## To do
For the entries below, repeat exactly each line starting with the one that contains "of the session.</span></span>" and going on through the one that contains "this parameter are:</span></span>", and no others.

Provided entries START

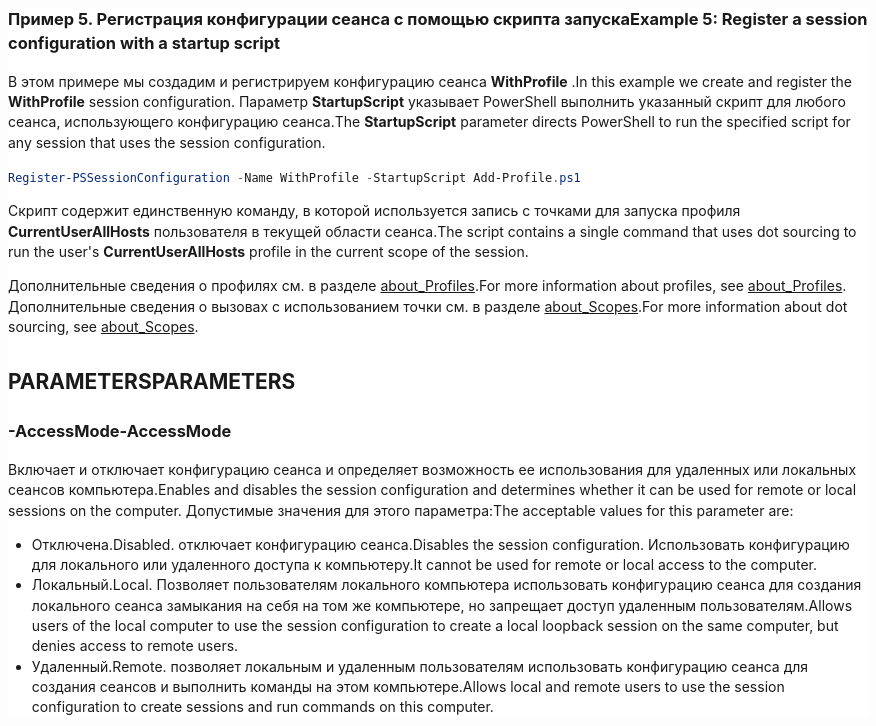 ### <span data-ttu-id="c1313-148">Пример 5. Регистрация конфигурации сеанса с помощью скрипта запуска</span><span class="sxs-lookup"><span data-stu-id="c1313-148">Example 5: Register a session configuration with a startup script</span></span>

<span data-ttu-id="c1313-149">В этом примере мы создадим и регистрируем конфигурацию сеанса **WithProfile** .</span><span class="sxs-lookup"><span data-stu-id="c1313-149">In this example we create and register the **WithProfile** session configuration.</span></span> <span data-ttu-id="c1313-150">Параметр **StartupScript** указывает PowerShell выполнить указанный скрипт для любого сеанса, использующего конфигурацию сеанса.</span><span class="sxs-lookup"><span data-stu-id="c1313-150">The **StartupScript** parameter directs PowerShell to run the specified script for any session that uses the session configuration.</span></span>

```powershell
Register-PSSessionConfiguration -Name WithProfile -StartupScript Add-Profile.ps1
```

<span data-ttu-id="c1313-151">Скрипт содержит единственную команду, в которой используется запись с точками для запуска профиля **CurrentUserAllHosts** пользователя в текущей области сеанса.</span><span class="sxs-lookup"><span data-stu-id="c1313-151">The script contains a single command that uses dot sourcing to run the user's **CurrentUserAllHosts** profile in the current scope of the session.</span></span>

<span data-ttu-id="c1313-152">Дополнительные сведения о профилях см. в разделе [about_Profiles](./About/about_Profiles.md).</span><span class="sxs-lookup"><span data-stu-id="c1313-152">For more information about profiles, see [about_Profiles](./About/about_Profiles.md).</span></span> <span data-ttu-id="c1313-153">Дополнительные сведения о вызовах с использованием точки см. в разделе [about_Scopes](./About/about_Scopes.md).</span><span class="sxs-lookup"><span data-stu-id="c1313-153">For more information about dot sourcing, see [about_Scopes](./About/about_Scopes.md).</span></span>

## <span data-ttu-id="c1313-154">PARAMETERS</span><span class="sxs-lookup"><span data-stu-id="c1313-154">PARAMETERS</span></span>

### <span data-ttu-id="c1313-155">-AccessMode</span><span class="sxs-lookup"><span data-stu-id="c1313-155">-AccessMode</span></span>

<span data-ttu-id="c1313-156">Включает и отключает конфигурацию сеанса и определяет возможность ее использования для удаленных или локальных сеансов компьютера.</span><span class="sxs-lookup"><span data-stu-id="c1313-156">Enables and disables the session configuration and determines whether it can be used for remote or local sessions on the computer.</span></span> <span data-ttu-id="c1313-157">Допустимые значения для этого параметра:</span><span class="sxs-lookup"><span data-stu-id="c1313-157">The acceptable values for this parameter are:</span></span>

- <span data-ttu-id="c1313-158">Отключена.</span><span class="sxs-lookup"><span data-stu-id="c1313-158">Disabled.</span></span> <span data-ttu-id="c1313-159">отключает конфигурацию сеанса.</span><span class="sxs-lookup"><span data-stu-id="c1313-159">Disables the session configuration.</span></span> <span data-ttu-id="c1313-160">Использовать конфигурацию для локального или удаленного доступа к компьютеру.</span><span class="sxs-lookup"><span data-stu-id="c1313-160">It cannot be used for remote or local access to the computer.</span></span>
- <span data-ttu-id="c1313-161">Локальный.</span><span class="sxs-lookup"><span data-stu-id="c1313-161">Local.</span></span> <span data-ttu-id="c1313-162">Позволяет пользователям локального компьютера использовать конфигурацию сеанса для создания локального сеанса замыкания на себя на том же компьютере, но запрещает доступ удаленным пользователям.</span><span class="sxs-lookup"><span data-stu-id="c1313-162">Allows users of the local computer to use the session configuration to create a local loopback session on the same computer, but denies access to remote users.</span></span>
- <span data-ttu-id="c1313-163">Удаленный.</span><span class="sxs-lookup"><span data-stu-id="c1313-163">Remote.</span></span> <span data-ttu-id="c1313-164">позволяет локальным и удаленным пользователям использовать конфигурацию сеанса для создания сеансов и выполнить команды на этом компьютере.</span><span class="sxs-lookup"><span data-stu-id="c1313-164">Allows local and remote users to use the session configuration to create sessions and run commands on this computer.</span></span>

Provided entries END

## Response to this exercise
<span data-ttu-id="c1313-151">Скрипт содержит единственную команду, в которой используется запись с точками для запуска профиля **CurrentUserAllHosts** пользователя в текущей области сеанса.</span><span class="sxs-lookup"><span data-stu-id="c1313-151">The script contains a single command that uses dot sourcing to run the user's **CurrentUserAllHosts** profile in the current scope of the session.</span></span>

<span data-ttu-id="c1313-152">Дополнительные сведения о профилях см. в разделе [about_Profiles](./About/about_Profiles.md).</span><span class="sxs-lookup"><span data-stu-id="c1313-152">For more information about profiles, see [about_Profiles](./About/about_Profiles.md).</span></span> <span data-ttu-id="c1313-153">Дополнительные сведения о вызовах с использованием точки см. в разделе [about_Scopes](./About/about_Scopes.md).</span><span class="sxs-lookup"><span data-stu-id="c1313-153">For more information about dot sourcing, see [about_Scopes](./About/about_Scopes.md).</span></span>

## <span data-ttu-id="c1313-154">PARAMETERS</span><span class="sxs-lookup"><span data-stu-id="c1313-154">PARAMETERS</span></span>

### <span data-ttu-id="c1313-155">-AccessMode</span><span class="sxs-lookup"><span data-stu-id="c1313-155">-AccessMode</span></span>

<span data-ttu-id="c1313-156">Включает и отключает конфигурацию сеанса и определяет возможность ее использования для удаленных или локальных сеансов компьютера.</span><span class="sxs-lookup"><span data-stu-id="c1313-156">Enables and disables the session configuration and determines whether it can be used for remote or local sessions on the computer.</span></span> <span data-ttu-id="c1313-157">Допустимые значения для этого параметра:</span><span class="sxs-lookup"><span data-stu-id="c1313-157">The acceptable values for this parameter are:</span></span>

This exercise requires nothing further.